MC: In terms of songwriting, on Same River Twice you have numerous songs that really evoke an older, wiser, more introspective perspective. Do you find inspiration in different things at this point in your career than when you were starting out?
CW: I don’t think, with songwriting, you can go out and look for a song. I think you have to just be in the right frame of mind to receive it when it comes. As to whether there are different things that attract me, maybe it’s more detailed now. Like … there’s a song, “Sway,” on the record, and it’s really an example of what I try to go for in songs now. It’s a miniature, it’s two people slow dancing in the kitchen at the end of the day. That’s all it is. But over the course of the song, you get a feeling for the connection those people have and how they use a moment like that to reconnect. And how important, how really deeply significant, those quiet moments are in our lives.

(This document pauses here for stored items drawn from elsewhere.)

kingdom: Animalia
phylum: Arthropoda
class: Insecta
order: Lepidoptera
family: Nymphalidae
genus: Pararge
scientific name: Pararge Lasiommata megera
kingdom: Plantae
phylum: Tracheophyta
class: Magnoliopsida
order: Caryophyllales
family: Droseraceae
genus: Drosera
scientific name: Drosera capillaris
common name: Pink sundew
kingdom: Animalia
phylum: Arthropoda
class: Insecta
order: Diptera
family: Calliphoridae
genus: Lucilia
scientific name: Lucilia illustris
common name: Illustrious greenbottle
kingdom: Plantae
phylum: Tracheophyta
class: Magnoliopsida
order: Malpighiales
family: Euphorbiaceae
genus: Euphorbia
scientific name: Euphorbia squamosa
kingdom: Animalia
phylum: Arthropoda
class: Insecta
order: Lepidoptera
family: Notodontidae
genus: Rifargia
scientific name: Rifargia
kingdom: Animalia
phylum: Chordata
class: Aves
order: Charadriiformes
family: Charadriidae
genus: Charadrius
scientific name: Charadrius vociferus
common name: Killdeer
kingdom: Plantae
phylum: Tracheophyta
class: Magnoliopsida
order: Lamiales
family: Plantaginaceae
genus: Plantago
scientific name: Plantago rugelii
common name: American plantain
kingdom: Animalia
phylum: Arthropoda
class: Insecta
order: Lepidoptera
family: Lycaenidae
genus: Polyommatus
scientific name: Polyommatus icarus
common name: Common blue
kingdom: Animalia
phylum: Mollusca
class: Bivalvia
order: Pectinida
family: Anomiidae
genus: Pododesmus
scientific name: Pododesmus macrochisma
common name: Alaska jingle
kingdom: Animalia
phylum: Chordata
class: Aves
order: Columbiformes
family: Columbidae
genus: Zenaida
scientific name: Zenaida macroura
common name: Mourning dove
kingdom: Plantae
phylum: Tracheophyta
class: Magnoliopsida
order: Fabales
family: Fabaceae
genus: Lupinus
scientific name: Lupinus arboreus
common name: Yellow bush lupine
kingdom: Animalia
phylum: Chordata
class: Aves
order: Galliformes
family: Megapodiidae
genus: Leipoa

MC: You’ve written for so many legendary performers. Is there an artist that you’ve always wanted to write for but you haven’t got a chance?
CW: Well, there was a near miss. Aretha Franklin heard one of my songs and apparently loved it and put it on hold … and was supposedly going to record it and it never happened. And Aretha is no longer with us. That would have been, to me, kind of the ultimate if that had ever happened. But I have had my songs recorded by so many incredible singers and some of them are relatively unknown … So those kinds of things are so rewarding when you come up with an idea and then they sing it back to you and it just sounds like the goddess vocalizing. It’s stunning and it’s very inspiring.
MC: You are often cited as Canada’s first veejay, beginning on City Limits and then on MuchMusic. What are some of your favourite memories are from those early years of introducing Canadians to homegrown artists?
CW: That was just such a rich time for me personally but also for Canadian music overall … And I think also we had the freedom to get behind Canadian acts without worrying about whether that act was going to generate the most number of viewers the minute we put them on air. We were partners in helping to build their careers, is how we looked upon it … And it was so satisfying to be part of those stories.
*This interview has been edited and condensed.
Same River Twice is available now in stores and online.